Ex-parlamentar pelo Paraná foi condenado por crime contra o sistema financeiro; defesa deverá entrar com recurso contra a decisão

O ex-deputado federal pelo Paraná Alfredo Kaefer (PP) foi condenado a quatro anos e seis meses de prisão nesta terça-feira (26), em julgamento pela Primeira Turma do Supremo Tribunal Federal (STF). Kaefer, que não foi reeleito em 2018, foi considerado culpado por unanimidade pela concessão de empréstimos vedados por lei. Ele deverá, no entanto, cumprir a pena em regime inicial semiaberto.

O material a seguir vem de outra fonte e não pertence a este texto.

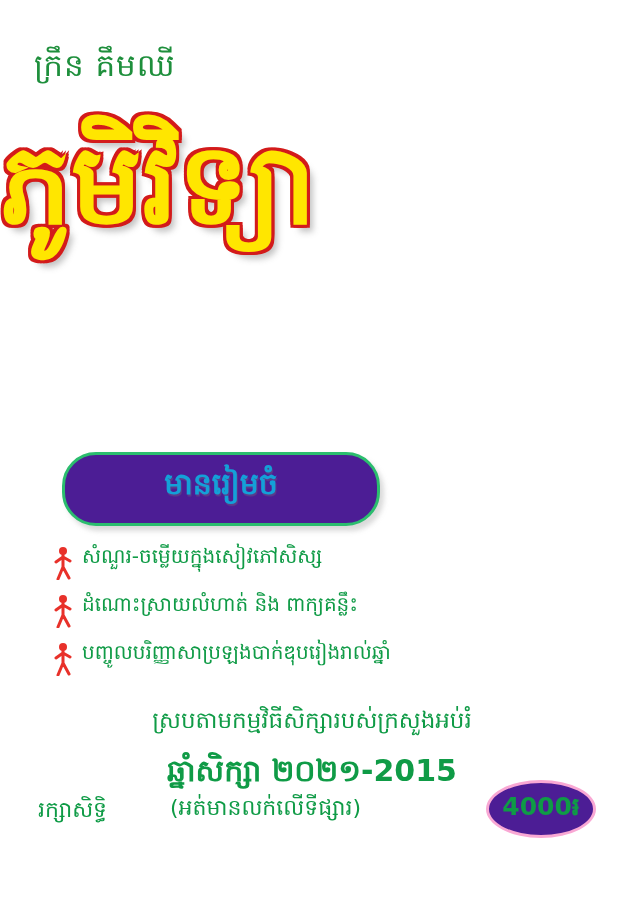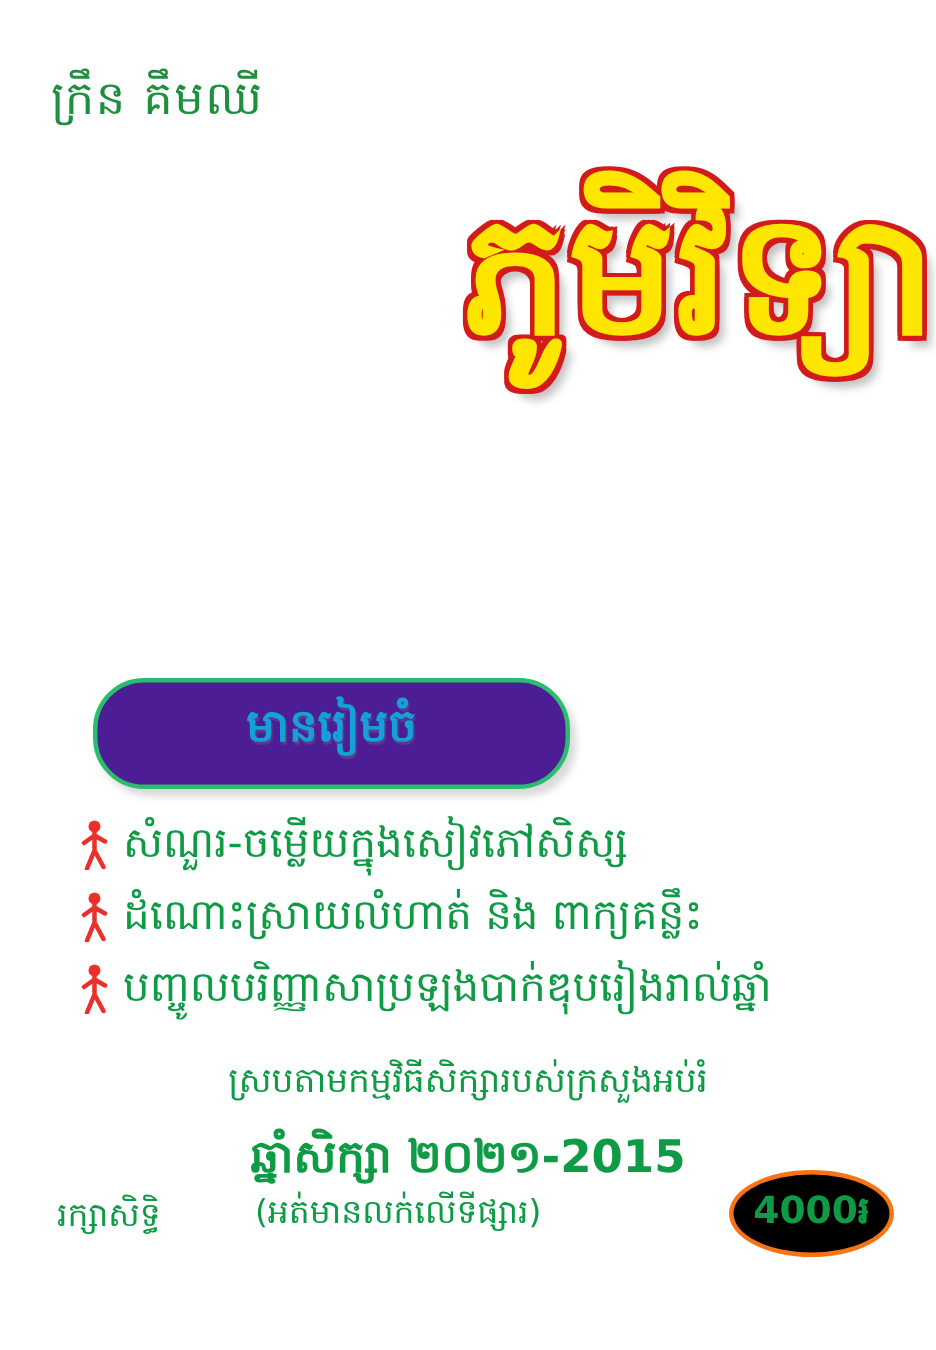"ភូមិវិទ្យា" .main-title { text-align: right -> left }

A denúncia elaborada pela Procuradoria-Geral da República (PGR) indica que Kaefer teria efetuado operações de desconto de título entre duas empresas que ele possuia, a Sul Financeira e Diplomata Industrial e Comercial Ltda., um crime previsto na Lei 7.492/1986. A denúncia também aponta o uso de uma empresa laranja, a MRK Representações Comerciais Ltda.

Relator da ação penal, o ministro Luiz Fux apontou que documentos constantes dos autos comprovam a materialidade do crime de empréstimo vedado. Ele sustenta que, além de exercer os cargos de diretor-presidente e membro do conselho de administração da Sul Financeira, o ex-deputado detinha 84,7% do capital social da Diplomata Industrial E Comercial Ltda., empresa beneficiada pelo crédito.

“Um sócio de quase 90% da empresa alegar desconhecimento da ilicitude revela-se manifestamente incabível, uma vez que o réu possui formação superior em administração de empresas e em ciências contábeis”, afirmou, ao derrubar a argumentação da defesa de que Kaefer não tinha conhecimento das operações e que exercia uma função meramente institucional na empresa.

Na denúncia, o ex-deputado era acusado também de gestão fraudulenta de entidade financeira. Essa matéria não foi julgada por conta do tempo decorrido do ato, que foi realizado em 2000 e teve prescrição em 2014.

Kaefer não deverá cumprir a pena imediatamente, pois ainda cabe recurso. Segundo a defesa do ex-parlamentar, além de Kaefer não ter conhecimento das transações, a PGR não narrou fatos concretos, mas apenas se baseou em um “ato genérico que teria sido praticado pela pessoa jurídica, e não pelo réu”.